Business Confidence Highest Since End of Last Year
Meanwhile the business climate in Germany is also looking more positive. A monthly survey by the Information and Research Institute (Ifo), an economic research organization based out of Munich University, reports the highest levels of confidence since last October. The index had gone up for several months in a row -- to 87.3 in July, up from 85.9 in June. And it reflected not just hope for the future but satisfaction about current conditions which, according to some analysts, meant that a recovery was looking more realistic to local business.
"Firms are no longer quite so dissatisfied with their current business situation," said Ifo president, Hans-Werner Sinn. "They are again less skeptical regarding business developments in the coming half year. It seems that the economy is gaining traction."
An Ernst & Young survey of business confidence released late last week supports this, indicating that while the majority of businesses are either ambivalent or negative about their current situation, they are overwhelmingly positive about the future. In the short term, German businesses believe they have reached the lowest point, with 31 percent believing things will get better from now on. And in the medium and longer term, most predict things will slowly improve. Over half -- 66 percent -- say things will improve over the next year and around three quarters --79 percent -- are optimistic that the economy will turn around within the next two years.
As Klaus Zimmerman, president of the German institute for Economic Research (DIW) told the Neuen Osnabrücker Zeitung, a daily newspaper based in the state of Lower Saxony, over the weekend: "Most indicators show an economic recovery and we will see that the free fall has ended, based on German figures for the second quarter." After a disastrous fall of 3.8 percent in the first quarter of this year, all figures indicate that the German economy is expected to return to slow growth in the third quarter.
'One Swallow Doesn't Make a Summer.'
However various experts are also advising against being over optimistic. Skeptics say that all the financial stimulus provided by national governments can't help but have an effect on economic growth. "One swallow doesn't make a summer," Hans Michelbach, the chairman of the Christian Social Union (CSU) association for small business, told news agency Reuters. "We should keep a clear vision of reality."
And like many others, Michelbach suggested that the real test for consumer and business confidence could come later in the year, with the release of unemployment figures. In June, a total of 3.41 million Germans were registered jobless (a quarter of a million more than in the previous year) and the unemployment rate was 8.1 percent. These figures are expected to continue to rise, with some pundits fearing unemployment of over four million and, in the worst case scenario, even five million.
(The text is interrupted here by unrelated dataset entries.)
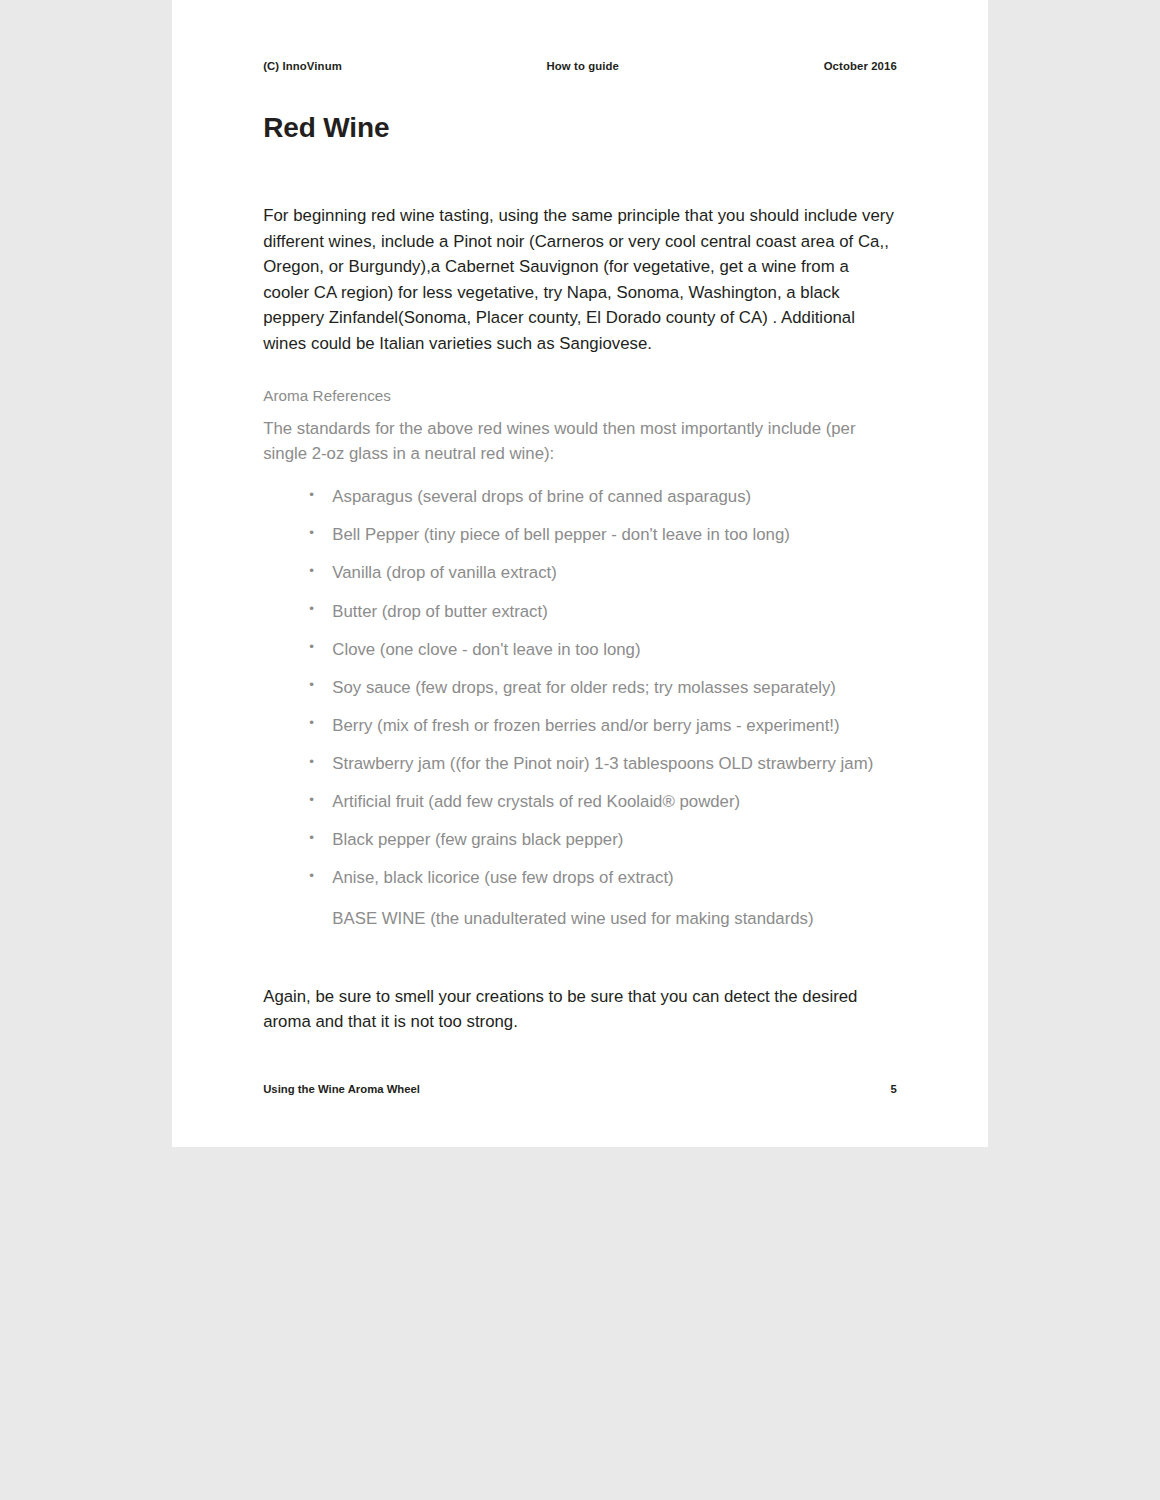(C) InnoVinum How to guide October 2016
Red Wine
For beginning red wine tasting, using the same principle that you should include very different wines, include a Pinot noir (Carneros or very cool central coast area of Ca,, Oregon, or Burgundy),a Cabernet Sauvignon (for vegetative, get a wine from a cooler CA region) for less vegetative, try Napa, Sonoma, Washington, a black peppery Zinfandel(Sonoma, Placer county, El Dorado county of CA) . Additional wines could be Italian varieties such as Sangiovese.
Aroma References
The standards for the above red wines would then most importantly include (per single 2-oz glass in a neutral red wine):
Asparagus (several drops of brine of canned asparagus)
Bell Pepper (tiny piece of bell pepper - don't leave in too long)
Vanilla (drop of vanilla extract)
Butter (drop of butter extract)
Clove (one clove - don't leave in too long)
Soy sauce (few drops, great for older reds; try molasses separately)
Berry (mix of fresh or frozen berries and/or berry jams - experiment!)
Strawberry jam ((for the Pinot noir) 1-3 tablespoons OLD strawberry jam)
Artificial fruit (add few crystals of red Koolaid® powder)
Black pepper (few grains black pepper)
Anise, black licorice (use few drops of extract)
BASE WINE (the unadulterated wine used for making standards)
Again, be sure to smell your creations to be sure that you can detect the desired aroma and that it is not too strong.
Using the Wine Aroma Wheel 5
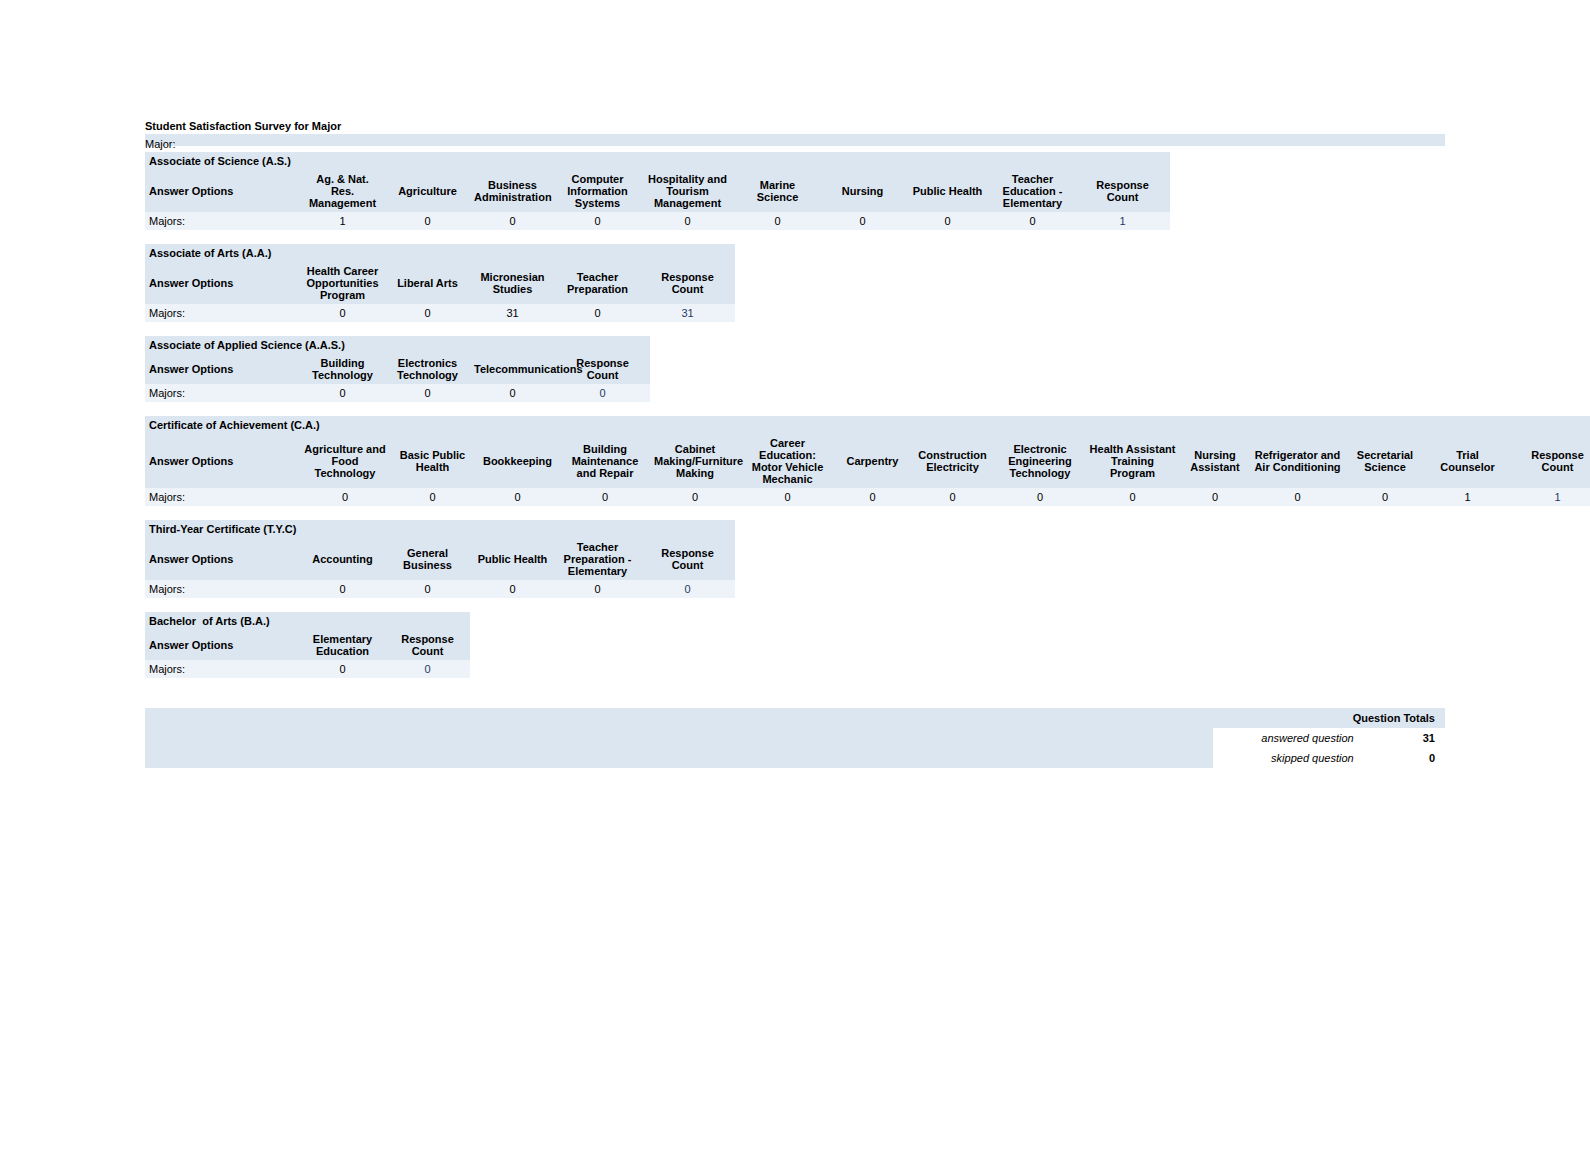Student Satisfaction Survey for Major
Major:
| Associate of Science (A.S.) |
| Answer Options | Ag. & Nat. Res. Management | Agriculture | Business Administration | Computer Information Systems | Hospitality and Tourism Management | Marine Science | Nursing | Public Health | Teacher Education - Elementary | Response Count |
| Majors: | 1 | 0 | 0 | 0 | 0 | 0 | 0 | 0 | 0 | 1 |
| Associate of Arts (A.A.) |
| Answer Options | Health Career Opportunities Program | Liberal Arts | Micronesian Studies | Teacher Preparation | Response Count |
| Majors: | 0 | 0 | 31 | 0 | 31 |
| Associate of Applied Science (A.A.S.) |
| Answer Options | Building Technology | Electronics Technology | Telecommunications | Response Count |
| Majors: | 0 | 0 | 0 | 0 |
| Certificate of Achievement (C.A.) |
| Answer Options | Agriculture and Food Technology | Basic Public Health | Bookkeeping | Building Maintenance and Repair | Cabinet Making/Furniture Making | Career Education: Motor Vehicle Mechanic | Carpentry | Construction Electricity | Electronic Engineering Technology | Health Assistant Training Program | Nursing Assistant | Refrigerator and Air Conditioning | Secretarial Science | Trial Counselor | Response Count |
| Majors: | 0 | 0 | 0 | 0 | 0 | 0 | 0 | 0 | 0 | 0 | 0 | 0 | 0 | 1 | 1 |
| Third-Year Certificate (T.Y.C) |
| Answer Options | Accounting | General Business | Public Health | Teacher Preparation - Elementary | Response Count |
| Majors: | 0 | 0 | 0 | 0 | 0 |
| Bachelor of Arts (B.A.) |
| Answer Options | Elementary Education | Response Count |
| Majors: | 0 | 0 |
| | Question Totals |
| | answered question | 31 |
| | skipped question | 0 |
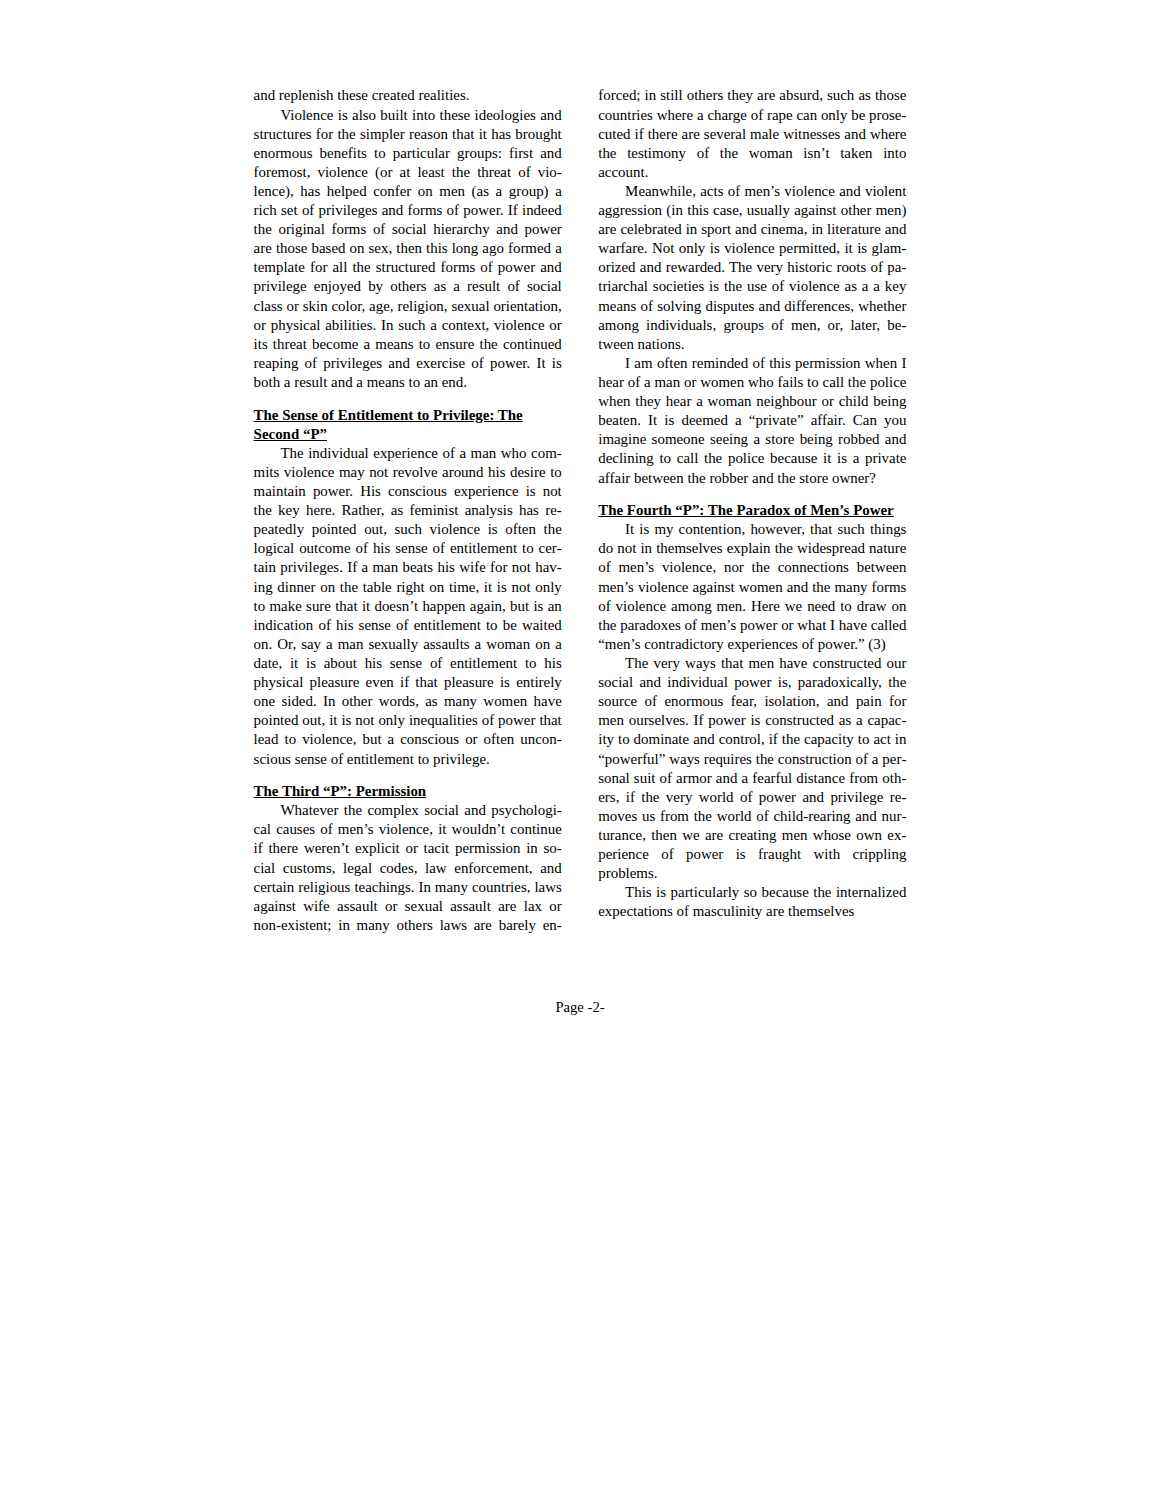and replenish these created realities.
Violence is also built into these ideologies and structures for the simpler reason that it has brought enormous benefits to particular groups: first and foremost, violence (or at least the threat of violence), has helped confer on men (as a group) a rich set of privileges and forms of power. If indeed the original forms of social hierarchy and power are those based on sex, then this long ago formed a template for all the structured forms of power and privilege enjoyed by others as a result of social class or skin color, age, religion, sexual orientation, or physical abilities. In such a context, violence or its threat become a means to ensure the continued reaping of privileges and exercise of power. It is both a result and a means to an end.
The Sense of Entitlement to Privilege: The Second “P”
The individual experience of a man who commits violence may not revolve around his desire to maintain power. His conscious experience is not the key here. Rather, as feminist analysis has repeatedly pointed out, such violence is often the logical outcome of his sense of entitlement to certain privileges. If a man beats his wife for not having dinner on the table right on time, it is not only to make sure that it doesn’t happen again, but is an indication of his sense of entitlement to be waited on. Or, say a man sexually assaults a woman on a date, it is about his sense of entitlement to his physical pleasure even if that pleasure is entirely one sided. In other words, as many women have pointed out, it is not only inequalities of power that lead to violence, but a conscious or often unconscious sense of entitlement to privilege.
The Third “P”: Permission
Whatever the complex social and psychological causes of men’s violence, it wouldn’t continue if there weren’t explicit or tacit permission in social customs, legal codes, law enforcement, and certain religious teachings. In many countries, laws against wife assault or sexual assault are lax or non-existent; in many others laws are barely enforced; in still others they are absurd, such as those countries where a charge of rape can only be prosecuted if there are several male witnesses and where the testimony of the woman isn’t taken into account.
Meanwhile, acts of men’s violence and violent aggression (in this case, usually against other men) are celebrated in sport and cinema, in literature and warfare. Not only is violence permitted, it is glamorized and rewarded. The very historic roots of patriarchal societies is the use of violence as a a key means of solving disputes and differences, whether among individuals, groups of men, or, later, between nations.
I am often reminded of this permission when I hear of a man or women who fails to call the police when they hear a woman neighbour or child being beaten. It is deemed a “private” affair. Can you imagine someone seeing a store being robbed and declining to call the police because it is a private affair between the robber and the store owner?
The Fourth “P”: The Paradox of Men’s Power
It is my contention, however, that such things do not in themselves explain the widespread nature of men’s violence, nor the connections between men’s violence against women and the many forms of violence among men. Here we need to draw on the paradoxes of men’s power or what I have called “men’s contradictory experiences of power.” (3)
The very ways that men have constructed our social and individual power is, paradoxically, the source of enormous fear, isolation, and pain for men ourselves. If power is constructed as a capacity to dominate and control, if the capacity to act in “powerful” ways requires the construction of a personal suit of armor and a fearful distance from others, if the very world of power and privilege removes us from the world of child-rearing and nurturance, then we are creating men whose own experience of power is fraught with crippling problems.
This is particularly so because the internalized expectations of masculinity are themselves
Page -2-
There is also concern in Germany about the health of its banks and the possibility of a credit crunch over the next few months. Additionally businesses are worried about the potential for inflation following huge injections of cash, in the form of stimulus packages, into the economy by the government. Around 64 percent of those surveyed by Ernst & Young are worried about negative repercussions of possible inflation.
So could these apparent signs of an ongoing German recovery drive the European Union's own economic turnaround? Germany's upswing is clearly having an impact. The Eurozone PMI also hit a high point in July, rising from 44.6 percent in June to 46.8 in July. However, while there is a deceleration in contraction and a series of small but steady signs of growth, other European states still lag behind Germany, the largest economy in the EU -- and, as the Financial Times has reported, the EU as a whole also continues to lag behind the UK and the US.